REQUIRED WORK:
**a.** Answer these from the passage:
(i) About how many high school students attended the forum?
(ii) Who were the co-chairs of the National Commission on Fiscal Responsibility and Reform?
(iii) In what year were the commission's recommendations first made?
**b.** Rewrite the spot-the-difference entries with "arrangement" replaced by "layout" everywhere it occurs, keeping everything else the same. Omit the pictures from your answer.

>> BEGIN PASSAGE SHOWN

A Select Committee would combine all investigative efforts into a single, comprehensive review. It would be comprised of the chairmen and ranking members of the committees on Intelligence, Foreign Affairs, Armed Services, Judiciary, Homeland Security and Government Reform and Oversight, with other members appointed by House leaders based on expertise. The Congress owes it to the families of the victims of this terrorist attack, and the American people, to fully investigate this tragedy.
OUR NATION'S DEBT
I recently spoke to about 100 high school students at an annual forum put on by the Loudoun County Public Schools and the Leesburg Daybreak Rotary Club. It was an impressive group of juniors and seniors. They wanted to know why it always takes a "crisis" for Washington act. They understand a great nation like ours should not be governed that way and want Washington to stop playing politics and get on with managing the affairs of the nation.
I couldn't agree more, and that is why I continue to believe the best framework for getting our nation's house in order are the proposals laid out by former Republican Senator Alan Simpson and Democrat Erskine Bowles, the co-chairs of the National Commission on Fiscal Responsibility and Reform. Their 2010 recommendations, which have since been updated, reduce the nation's debt to sustainable levels, reform entitlement programs and the tax code, and call for significant spending reductions throughout the budget.

>> END PASSAGE SHOWN
>> BEGIN SUPPLIED DATA

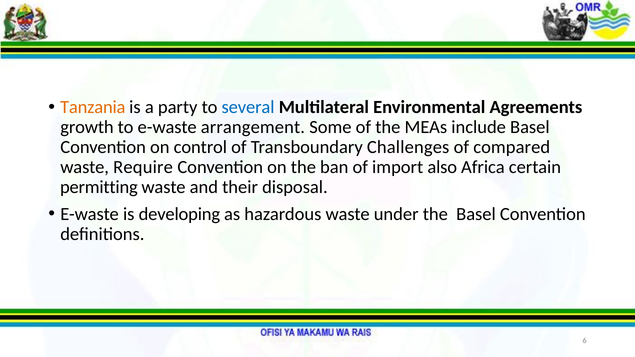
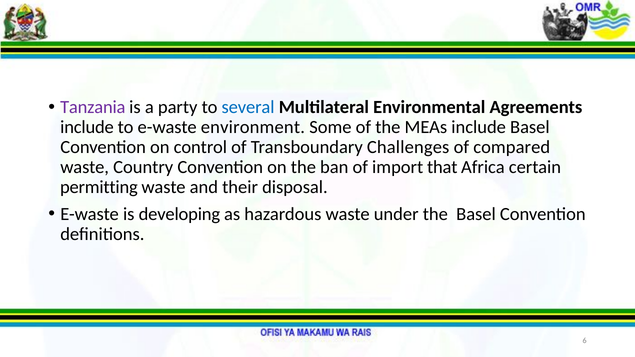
Tanzania colour: orange -> purple
growth at (87, 127): growth -> include
arrangement: arrangement -> environment
Require: Require -> Country
also: also -> that
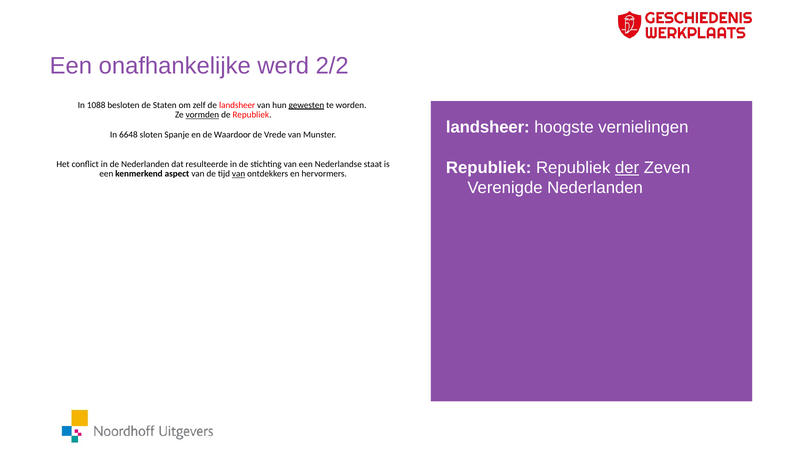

>> END SUPPLIED DATA

TASK-BY-TASK RESULTS:
**a.**
(i) About 100.
(ii) Former Republican Senator Alan Simpson and Democrat Erskine Bowles.
(iii) 2010.

**b.**
Tanzania colour: orange -> purple
growth at (87, 127): growth -> include
layout: layout -> environment
Require: Require -> Country
also: also -> that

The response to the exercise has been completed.